Major General Muhammadu Buhari (rtd), for that is his title, and he was indeed a Major General, but today retired from that position and now twice democratically elected president of Nigeria – is not the choice of Punch Newspaper’s editors and owners, that is clear.
He is, however, the two-time electoral choice of the voters of Nigeria, those very people who Punch Newspapers described this morning as “lethargic”: a disdaining epithet apportioned to decent, hard-working, everyday Nigerians for not agreeing with, and for not having voted in line with their publication’s editorial and political opinions.
Punch’s editorial today is, however, entirely in line with holding and exercising the right of free speech and freedom of the press, as my friend and colleague, Femi Adesina said earlier today.
Femi, Special Adviser, Media and Publicity said the fact the Punch can insult the President in a front page editorial and they go home to sleep, peacefully, is the best testimony to the prevalence of the freedom of the press and of expression in the country.
To quote him, “rather than being pejorative, addressing President Buhari by his military rank is another testimony to free speech and freedom of the press, which this administration (or regime, if anyone prefers: it is a matter of semantics) has pledged to uphold and preserve.”
In countries around the world where this right does not exist, newspapers do not publish articles such as the one Punch did today; nor do they get to express political opinions contrary to that of government. The exact freedoms Punch claims are missing are self-evident here – in print, on the internet – for all Nigerians and the whole world to see.
There is nothing wrong with expressing contrary opinions to this government – nor being in opposition to the president: this is the right of very Nigerian.
However, calling for the armed overthrow of the democratically elected administration is a different matter entirely: this Punch has in no way done – but others who they seek to defend, have.
There is the difference. Punch: oppose the government as much as you want to.
We welcome your contribution to the debate. But we ask you not to throw insults at the good voters of Nigeria for not agreeing to your choice at the last election.
Oppose in good humour: for that is the mark of the true democrat – that which you purport to be.
It is not within the power or rights of a newspaper to unilaterally and whimsically change the formal official title or the designation of the country’s President as it pleases.
It is unprecedented and absurd in our recent political history. The Punch never changed President Olusegun Obasanjo’s title from the President to General Obasanjo, despite the latter’s refusal to comply with Supreme Court judgment, ordering him to release N30 billion of Lagos State local councils funds.

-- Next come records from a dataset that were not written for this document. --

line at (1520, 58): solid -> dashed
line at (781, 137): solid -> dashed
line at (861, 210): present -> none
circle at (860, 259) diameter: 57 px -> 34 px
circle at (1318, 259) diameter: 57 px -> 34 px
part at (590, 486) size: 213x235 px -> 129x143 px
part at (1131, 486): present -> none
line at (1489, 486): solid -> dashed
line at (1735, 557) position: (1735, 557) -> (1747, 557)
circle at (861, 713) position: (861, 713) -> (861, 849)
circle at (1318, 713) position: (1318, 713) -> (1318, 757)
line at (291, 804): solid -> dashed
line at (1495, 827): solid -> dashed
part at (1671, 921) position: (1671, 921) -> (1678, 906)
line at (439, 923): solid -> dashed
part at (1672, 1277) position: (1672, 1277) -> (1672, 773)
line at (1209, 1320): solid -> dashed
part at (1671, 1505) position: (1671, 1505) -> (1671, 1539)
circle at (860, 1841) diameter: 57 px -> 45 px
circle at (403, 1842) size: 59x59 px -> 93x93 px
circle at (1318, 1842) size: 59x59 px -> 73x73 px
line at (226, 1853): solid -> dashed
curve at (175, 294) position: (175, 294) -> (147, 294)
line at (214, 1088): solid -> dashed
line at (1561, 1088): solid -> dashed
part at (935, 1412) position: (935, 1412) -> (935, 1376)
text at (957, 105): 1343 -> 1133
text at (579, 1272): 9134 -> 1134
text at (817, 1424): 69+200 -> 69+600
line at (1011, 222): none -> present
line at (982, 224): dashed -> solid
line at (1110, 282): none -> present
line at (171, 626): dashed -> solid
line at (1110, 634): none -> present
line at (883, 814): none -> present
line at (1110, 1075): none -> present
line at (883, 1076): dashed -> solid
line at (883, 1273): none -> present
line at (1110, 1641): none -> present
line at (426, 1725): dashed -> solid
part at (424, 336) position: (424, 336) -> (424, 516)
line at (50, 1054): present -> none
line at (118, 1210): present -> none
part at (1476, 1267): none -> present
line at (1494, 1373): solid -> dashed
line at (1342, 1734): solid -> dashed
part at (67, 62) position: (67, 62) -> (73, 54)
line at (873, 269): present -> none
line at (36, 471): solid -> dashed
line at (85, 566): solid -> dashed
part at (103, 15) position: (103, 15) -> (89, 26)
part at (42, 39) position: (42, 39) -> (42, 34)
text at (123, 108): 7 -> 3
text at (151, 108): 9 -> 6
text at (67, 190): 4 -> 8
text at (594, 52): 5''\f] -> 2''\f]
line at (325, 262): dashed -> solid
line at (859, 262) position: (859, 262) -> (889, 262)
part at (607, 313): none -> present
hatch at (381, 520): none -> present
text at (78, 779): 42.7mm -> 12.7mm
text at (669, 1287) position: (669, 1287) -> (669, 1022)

When General Ibrahim Babangida who wasn’t democratically elected assumed the title of President, why didn’t the Punch challenge him or address him by any title it so desired?
In fact, IBB closed media houses for several months and years, including Punch.
But the paper didn’t stop addressing him as President, despite the fact that he wasn’t elected.
It is obvious that the Punch newspapers are playing partisan opposition politics which has nothing to do with journalism.
The Constitution of Nigeria recognises the President as the formal official title of the occupant of that office. Can the Punch newspapers, in their hubris address the President as Prime Minister as it pleases?
Is it within the paper’s responsibility or power to change the official title of the man who occupies the office of the President? Does that mean any newspaper is free to address the Comptroller General of Customs a Colonel rather than his official title?
The Punch newspaper should separate journalism from partisan politics. What it is embarking upon is purely political and it is designed to play to the gallery and cause confusion.
Punch Newspaper’s double standards in cuddling some of our past dictators and their open contempt for President Buhari clearly show that the paper has sinister motives for its current curious editorial judgment. Its personal hatred for and animus towards President Buhari should not be allowed to becloud its good judgment.